What is it about teaching that makes teachers so insecure? Is it because everyone (including non-educators) has an opinion of how things should be done? Is it because with a lot of methods we use, sometimes it is hard to see the results directly? Is it because we fear being judged? Is it because we can be very isolated? It is probably a combination of all of these things and many more factors. The bottom line is that there are lot of teachers out there who think they are doing the wrong things.
Over the last few years, I've talked to a lot of teachers and even the most innovative, dynamic ones have a streak of insecurity. When I was doing the Bright Ideas Gallery, showcasing some innovative teaching practices, most of the time I had to convince teachers what they were doing was interesting to other teachers and worth sharing. But in keeping in touch with those teachers now, some of them have abandoned the great things they were doing.
It seems like it is so easy to take the wind out of teachers' sails. One tough class, one challenging parent, one colleague's off-handed remark, or one uninformed news report, and it all crumbles. When this happens, we tend to revert to "foolproof" traditional one-size-fits-all methods that "worked" when we were kids but may not fit education today, and we eschew risk-taking, innovation, and personalization.

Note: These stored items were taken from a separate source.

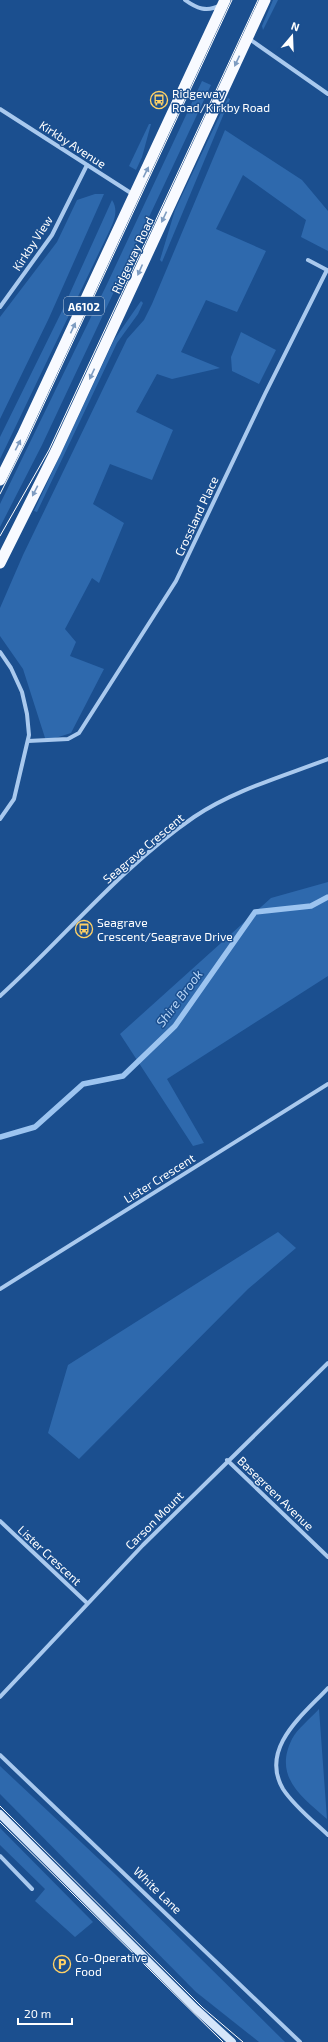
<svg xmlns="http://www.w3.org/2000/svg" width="328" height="2042" font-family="'Exo 2',sans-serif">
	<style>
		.green { fill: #2e69ad }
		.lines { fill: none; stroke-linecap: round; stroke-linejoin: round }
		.stream { stroke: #9cc4f0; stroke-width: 5.5 }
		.minor { stroke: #a9c9ee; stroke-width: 4 }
		.secondary { stroke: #d6e6fa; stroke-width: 8 }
		.trunk { stroke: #f8faff; stroke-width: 11 }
		.tram { stroke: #fff; stroke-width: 1 }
		.oneway { fill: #7e9cc1 }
		.labels { text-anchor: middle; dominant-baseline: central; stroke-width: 3; stroke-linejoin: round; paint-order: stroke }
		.shield { fill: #1b4f8f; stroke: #bbcadd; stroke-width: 1 }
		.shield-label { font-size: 11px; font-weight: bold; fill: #fff }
		.poi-label { font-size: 12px; fill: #fff; stroke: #1b4f8f; text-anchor: start }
		.street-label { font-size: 12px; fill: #fff; stroke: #1b4f8f }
		.water-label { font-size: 13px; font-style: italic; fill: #b5d3f5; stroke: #1b4f8f }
	</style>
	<rect width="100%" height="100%" fill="#1b4f8f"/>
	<!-- green -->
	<g class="green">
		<path d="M273,0H278L263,30L262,26Z"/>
		<path d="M202,81L211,85L42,445L0,527V504L108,282Z"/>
		<path d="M228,98L230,99L162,262L160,260L175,210Z"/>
		<path d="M149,124H151L142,157L136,170L129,166Z"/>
		<path d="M225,130L302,180L328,211V251L301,237L306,220L243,175L216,229L266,251L237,312L206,300L181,352L220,368L172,379L157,374L136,412L173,430L152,480L110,464L93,504L124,523L99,583L92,578L65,629L76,642L70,656L104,669L71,733L46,741L23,669L0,636V608L23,555L127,339L144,320L152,304Z"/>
		<path d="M95,194H104L49,318L0,419V317L57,242L77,200Z"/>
		<path d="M112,200C120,212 112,225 107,236L0,459V437L61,313Z"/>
		<path d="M141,301L143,303L138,314L117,343L37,512L34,511L114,340Z"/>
		<path d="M241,332L276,350L259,384L232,371L231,357Z"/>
		<path d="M328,882V976L167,1079L204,1143L193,1146L120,1034L271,898Z"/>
		<path d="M278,1232L296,1248L248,1289L79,1459L48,1433L68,1365Z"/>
		<path d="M319,1709L327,1819C302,1797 273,1777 292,1739C297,1729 311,1718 319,1709Z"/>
		<path d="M0,1766L116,1875L285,2042H259L196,1992L0,1794Z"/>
		<path d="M0,1828L93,1922L75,1937L35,1901L45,1889L0,1845Z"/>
	</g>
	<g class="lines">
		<!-- stream -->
		<path class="stream" d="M0,1137L35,1127L83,1084L123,1076L175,1026L255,912L311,906L328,897"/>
		<!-- minor -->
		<g class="minor">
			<path d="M185,0C196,8 207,13 220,5"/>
			<path d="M248,38L328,94"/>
			<path d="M0,109L134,195"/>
			<path d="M0,307L52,235L87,165"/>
			<path d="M0,652L11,668L22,692L27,714L29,735L14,799L0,819"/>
			<path d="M28,741L68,739L79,733L176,581L265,394L327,270L308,260"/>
			<path d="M0,996C65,937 121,867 194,817C234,790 284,776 328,759"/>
			<path d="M0,1289L328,1084"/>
			<path d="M227,1460L328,1557"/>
			<path d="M0,1521L87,1603"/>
			<path d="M328,1688C304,1714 259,1748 283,1789C294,1806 313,1821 328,1835"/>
			<path d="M0,1697L143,1545L328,1363"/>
			<path d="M0,1755L300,2042"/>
			<path d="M0,1856L32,1889"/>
		</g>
		<!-- secondary -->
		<path class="secondary" d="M0,1814L196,2009L232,2042"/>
		<!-- trunk -->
		<g class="trunk">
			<path d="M0,480L22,436L225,0"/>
			<path d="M0,563L56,451L265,0"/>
		</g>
		<!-- tram -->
		<g class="tram">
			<path d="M0,494L28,438L232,0"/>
			<path d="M0,536L49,450L258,0"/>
			<path d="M0,1806L203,2008L243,2042"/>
			<path d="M0,1822L223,2042"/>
		</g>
	</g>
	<!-- one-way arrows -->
	<defs><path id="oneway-solid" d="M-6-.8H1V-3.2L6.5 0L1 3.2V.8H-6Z"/></defs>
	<g class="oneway">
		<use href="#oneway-solid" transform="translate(237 61) rotate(115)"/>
		<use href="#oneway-solid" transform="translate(146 172) rotate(-64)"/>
		<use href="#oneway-solid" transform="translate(164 217) rotate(115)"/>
		<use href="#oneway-solid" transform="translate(140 270) rotate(114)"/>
		<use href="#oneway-solid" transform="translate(73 328) rotate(-65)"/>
		<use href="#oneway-solid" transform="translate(92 374) rotate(115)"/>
		<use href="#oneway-solid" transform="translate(18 445) rotate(-63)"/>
		<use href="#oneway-solid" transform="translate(35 491) rotate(117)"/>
	</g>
	<!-- icons -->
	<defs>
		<g id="bus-ring" transform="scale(0.9)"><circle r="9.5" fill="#1b4f8f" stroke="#ffd166" stroke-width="1.5"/><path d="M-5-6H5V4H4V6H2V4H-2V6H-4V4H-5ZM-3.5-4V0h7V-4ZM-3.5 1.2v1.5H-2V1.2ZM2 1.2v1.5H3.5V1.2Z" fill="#ffd166"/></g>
		<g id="parking-ring" transform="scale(0.9)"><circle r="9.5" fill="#1b4f8f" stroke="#ffd166" stroke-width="1.5"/><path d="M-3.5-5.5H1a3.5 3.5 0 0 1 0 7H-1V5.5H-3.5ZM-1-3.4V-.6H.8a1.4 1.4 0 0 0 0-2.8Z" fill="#ffd166"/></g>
	</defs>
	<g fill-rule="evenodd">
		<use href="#bus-ring" x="159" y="100"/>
		<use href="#bus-ring" x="84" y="929"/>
		<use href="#parking-ring" x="62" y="1964"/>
	</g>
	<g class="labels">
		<!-- shield labels -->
		<rect class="shield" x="64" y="297" width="40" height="18" rx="3"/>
		<g class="shield-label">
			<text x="84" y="306">A6102</text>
		</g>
		<!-- poi labels -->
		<g class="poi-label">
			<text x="172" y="93">Ridgeway<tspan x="172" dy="14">Road/Kirkby Road</tspan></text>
			<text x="97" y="922">Seagrave<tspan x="97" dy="14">Crescent/Seagrave Drive</tspan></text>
			<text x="75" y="1957">Co-Operative<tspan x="75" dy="14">Food</tspan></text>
		</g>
		<!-- street labels -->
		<g class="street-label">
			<text transform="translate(73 144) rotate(33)">Kirkby Avenue</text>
			<text transform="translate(32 243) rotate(-57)">Kirkby View</text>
			<text transform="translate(132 255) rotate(-65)">Ridgeway Road</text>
			<text transform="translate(196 516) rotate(-65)">Crossland Place</text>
			<text transform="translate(143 848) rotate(-40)">Seagrave Crescent</text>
			<text transform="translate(159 1178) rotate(-32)">Lister Crescent</text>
			<text transform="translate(276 1493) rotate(44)">Basegreen Avenue</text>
			<text transform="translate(154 1520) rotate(-45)">Carson Mount</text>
			<text transform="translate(50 1555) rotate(43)">Lister Crescent</text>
			<text transform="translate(158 1890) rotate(44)">White Lane</text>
		</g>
		<!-- water labels -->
		<g class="water-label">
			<text transform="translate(179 998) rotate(-53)">Shire Brook</text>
		</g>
	</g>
	<!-- north arrow -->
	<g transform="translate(292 36) rotate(19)" stroke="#1b4f8f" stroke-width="3" paint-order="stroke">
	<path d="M0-3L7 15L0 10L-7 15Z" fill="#ffffff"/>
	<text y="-6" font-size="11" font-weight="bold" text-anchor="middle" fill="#ffffff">N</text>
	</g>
	<!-- scale -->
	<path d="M18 2018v6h54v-6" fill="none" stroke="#ffffff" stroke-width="2"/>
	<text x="24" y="2018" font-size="12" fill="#ffffff" stroke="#1b4f8f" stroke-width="3" paint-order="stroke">20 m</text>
</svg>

I don't like to think of myself as a teacher who needs external validation (if I did, I would have given up on this blog a long time ago, based on the amount of pageviews it gets!), but sometimes, it feels good to get some recognition. Some of my biggest compliments come to mind. One came last year, and one came last week. The one last year was when I was talking to a dad of one of my students. I think it was around December, and he said how he was telling his coworkers at his office about some of the things we were doing in our class, and they were amazed or disbelieving. The one last week was when I was at the mall, and I ran into a colleague of mine who would come in for me from time to time when I was away a few years ago. She introduced me to her husband, and he said, "Oh, you're that guy. My wife used to tell me about all of the cool things she did in your class. I wish I had been in your class." And he told me how he was the squirmy creative kid.
The thing that stands out about these two situations is that the remarks came from people outside of education. I don't tend to talk about my work with non-educators (and barely even with educators) because I don't do a good job of explaining the things we are trying to achieve these days. So for these two people to take an interest, remember, and positively remark without solicitation is very gratifying. They really understood what I am trying to do. Though we can't rely on positive feedback from outside to fuel our confidence, it probably does help. Yes, these kinds of encounters are gratifying in the same way that negative encounters can be destructive, but if we really believe in what we are doing, then we should be able to work through al situations staying true to our vision.
I think the reason why I try so many things in my class, even though I know a lot of my ideas are going to fail, is that I know at least one out of four of my ideas is going to work in a big way for some or all of my students. Someone might say, "That means that three out of four ideas are going to fail. Why not shorten the odds and just stick with the things that work?" And the answer is because that's the part I don't know: which idea is going to work with this class or each individual at this time. What is tried and true last year could be a dismal flop this time. What works for chatty kids might not work for introverted kids. Etc.
So I'm not trying to be innovative just to keep things interesting; I'm trying to be innovative to give all of my students the best possible chance at learning. And the chance of success far outweighs the risk of (my personal) failure.